In 1991 James accepted the position of Director of the Indian Law Office of Wisconsin Judicare, based in Wausau, serving low-income Native Americans in Indian rights issues statewide.
James also serves as an Associate Justice on the Supreme Court of the Winnebago Tribe of Nebraska, a part-time position that is near and dear to his heart. He’s on the Steering Committee for the National Association of Indian Legal Services; the Board of the Indian Law Section of the Wisconsin Bar; and the Wisconsin Supreme Court created State Tribal Judicial Forum. As a Forum member he was active in successfully seeking a new Wisconsin Supreme Court rule that provides for the transfer of certain cases from the state courts to tribal courts.
James is one of the primary authors of the American Indian Religious Freedom Act Amendments of 1994, a federal law that overturned a 1990 U.S. Supreme Court Decision (Oregon v.
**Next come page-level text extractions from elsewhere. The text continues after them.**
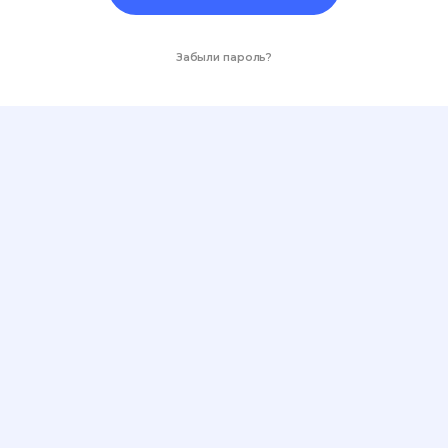
Забыли пароль?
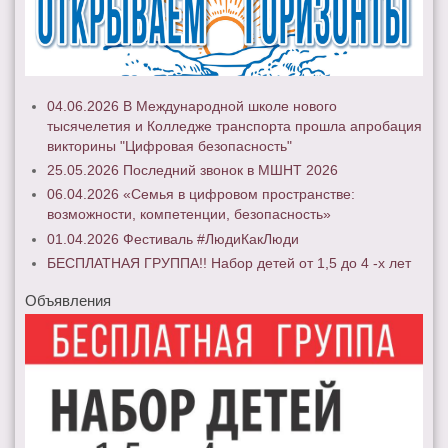
04.06.2026 В Международной школе нового
тысячелетия и Колледже транспорта прошла апробация
викторины "Цифровая безопасность"
25.05.2026 Последний звонок в МШНТ 2026
06.04.2026 «Семья в цифровом пространстве:
возможности, компетенции, безопасность»
01.04.2026 Фестиваль #ЛюдиКакЛюди
БЕСПЛАТНАЯ ГРУППА!! Набор детей от 1,5 до 4 -х лет
Объявления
Smith) that had stripped Native Americans of their First Amendment protections to use peyote in their traditional religious ceremonies. He has been honored and published in recognition of this major Indian rights victory, which restored the legal dignity of 250,000 Native American practitioners of their old religion, including over 1,000 here in Wisconsin.
James is known throughout Wisconsin’s Indian Country, and even nationally, for his work in “the re-emergence of Indigenous Justice” – also called Peacemaking – which is akin to what we know as mediation. Through his work with the Wisconsin Tribal Judges Association on this initiative, most of the 11 tribal courts in Wisconsin now have some form of Peacemaking as a component of their judicial systems. This increases access to justice in the tribal communities, especially where most cases are otherwise handled pro se. His work in this area resulted in an opportunity to teach at the National Judicial College.
As an active participant in the evolution of state and tribal judicial relations in Wisconsin, James deserves some of the credit for Wisconsin being considered a national model of comity and mutual respect between state and tribal courts.